The Ascension always strikes me as an odd story, not because Jesus returned to heaven, but because of how he does it. I mean, it’s a strange image, Jesus levitating into the sky while the disciples watch. I’m not sure I have any great insight to share, but a couple of thoughts struck me when rereading the passage today…
The first is that there seems to be references to other passages coded into this story of Jesus saying goodbye to the disciples. After all, another major figure was taken up to heaven while his protege watched – Elijah was snatched away by a chariot of fire, which is perhaps significant because references to Elijah keep cropping up throughout the ministry of Jesus.
The interesting thing is that Elijah’s being taken to heaven is as much a rite of passage for his successor, Elisha, who was primed to take over the mission. Which is pretty much the case for the disciples, who’ve been told to wait in Jerusalem for the Holy Spirit.

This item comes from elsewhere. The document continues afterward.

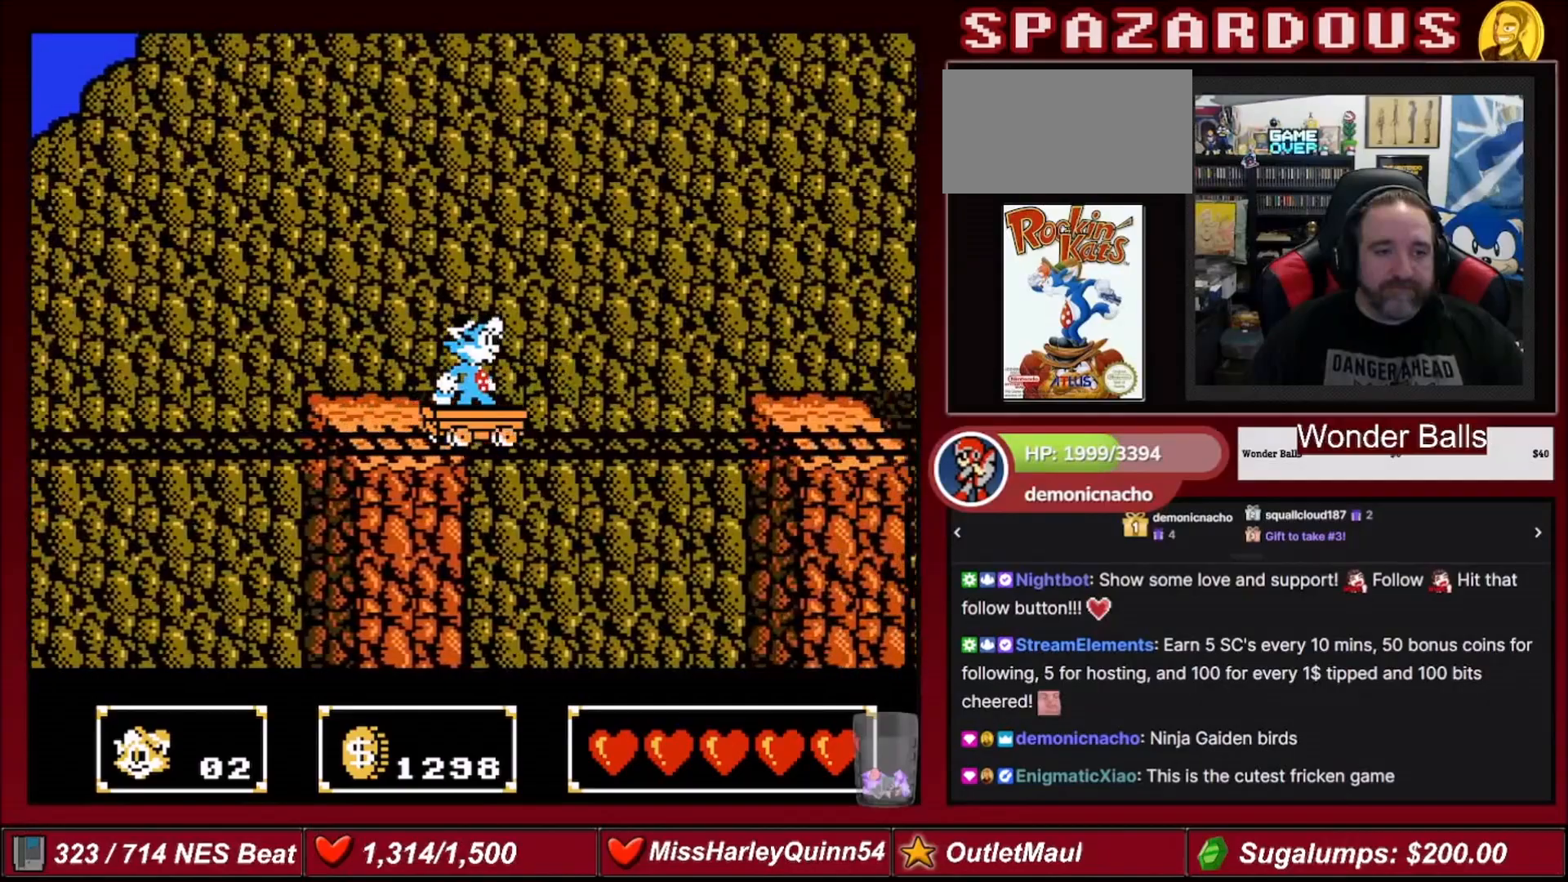
{"buttons": ["DPAD_RIGHT"], "events": [[133, "B", "down"], [233, "DPAD_LEFT", "up"], [333, "B", "up"], [434, "DPAD_RIGHT", "down"]]}
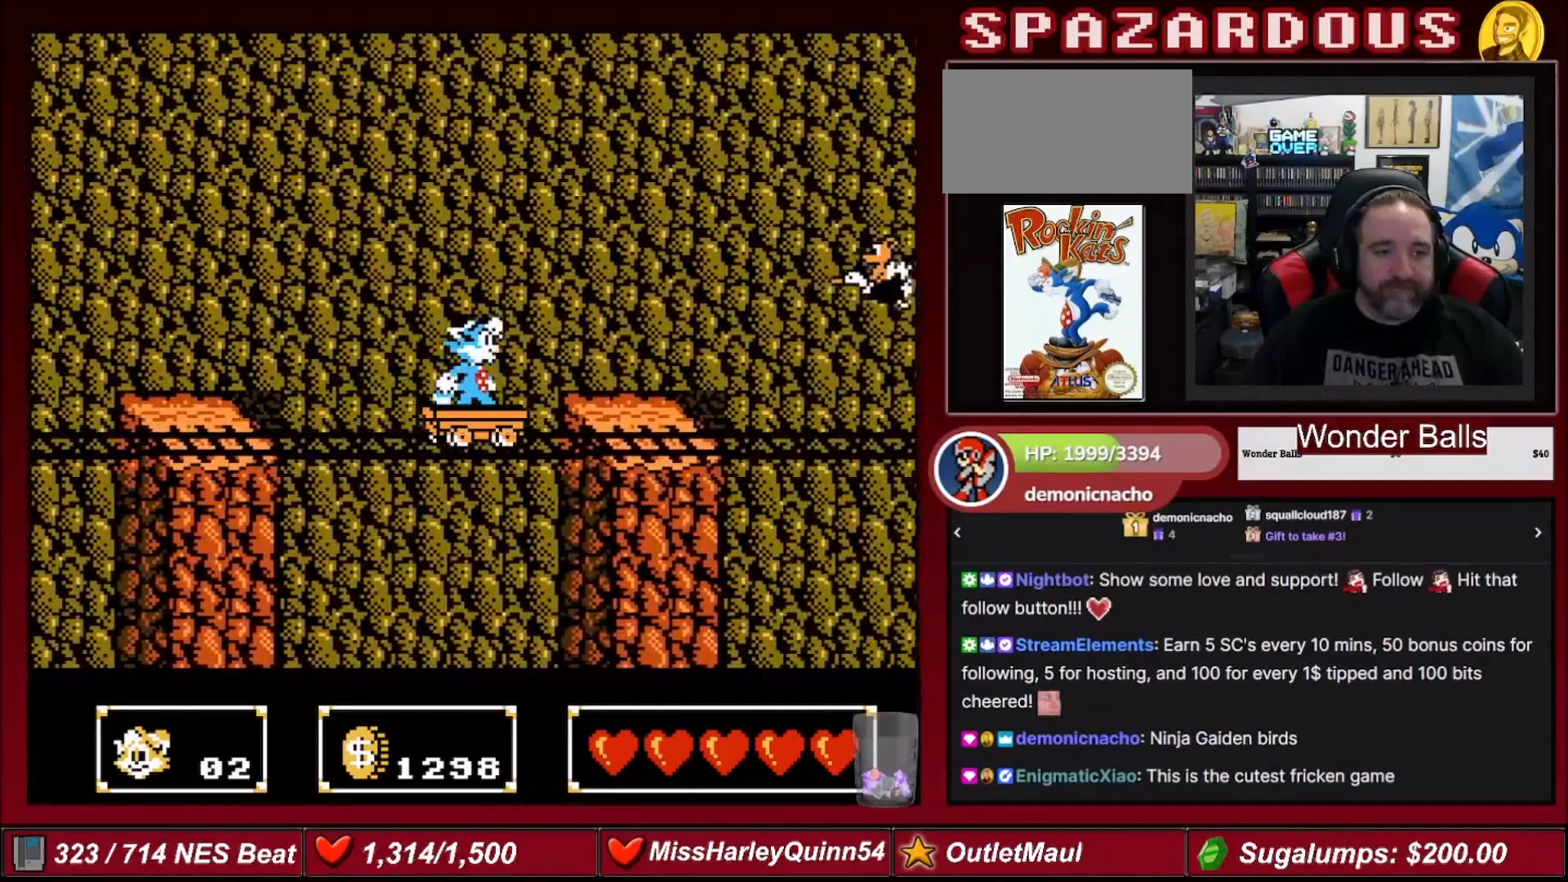
{"buttons": [], "events": [[100, "B", "down"], [234, "DPAD_RIGHT", "up"], [267, "B", "up"]]}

(It’s also notable that, while Elijah goes to heaven in a chariot of fire, Jesus goes under his own steam. He goes home himself, not waiting to be collected, which perhaps says something about relative power levels…)
And, like the disciples, a group of Elijah’s friends spend a lot of time looking for him rather than getting on with things. In that case it’s Elisha who tells them it’s futile; here it’s two men in white.
And where have two men in white cropped up before? At the empty tomb of Jesus forty days earlier, where they asked why Jesus’s followers are looking for the living amongst the dead. I like to think it’s the same guys here: “Okay, now why are you looking into the sky?!” Jesus has moved on. You’ve got to do the same.
Then there’s the cloud. Clouds symbolise God’s presence – like at the Transfiguration, or when the Ten Commandments were given to Israel. Here it’s important to note that, while Jesus has gone, God’s power is still active. That’s going to become clearer at Pentecost, but the idea is here too.
And that’s the message of Ascension Day – not so much a full stop, but a passing of the baton. From Jesus to the Holy Spirit, from Jesus to the church. It’s a reminder that God will be with us always, and even though things may change dramatically, he’s still there.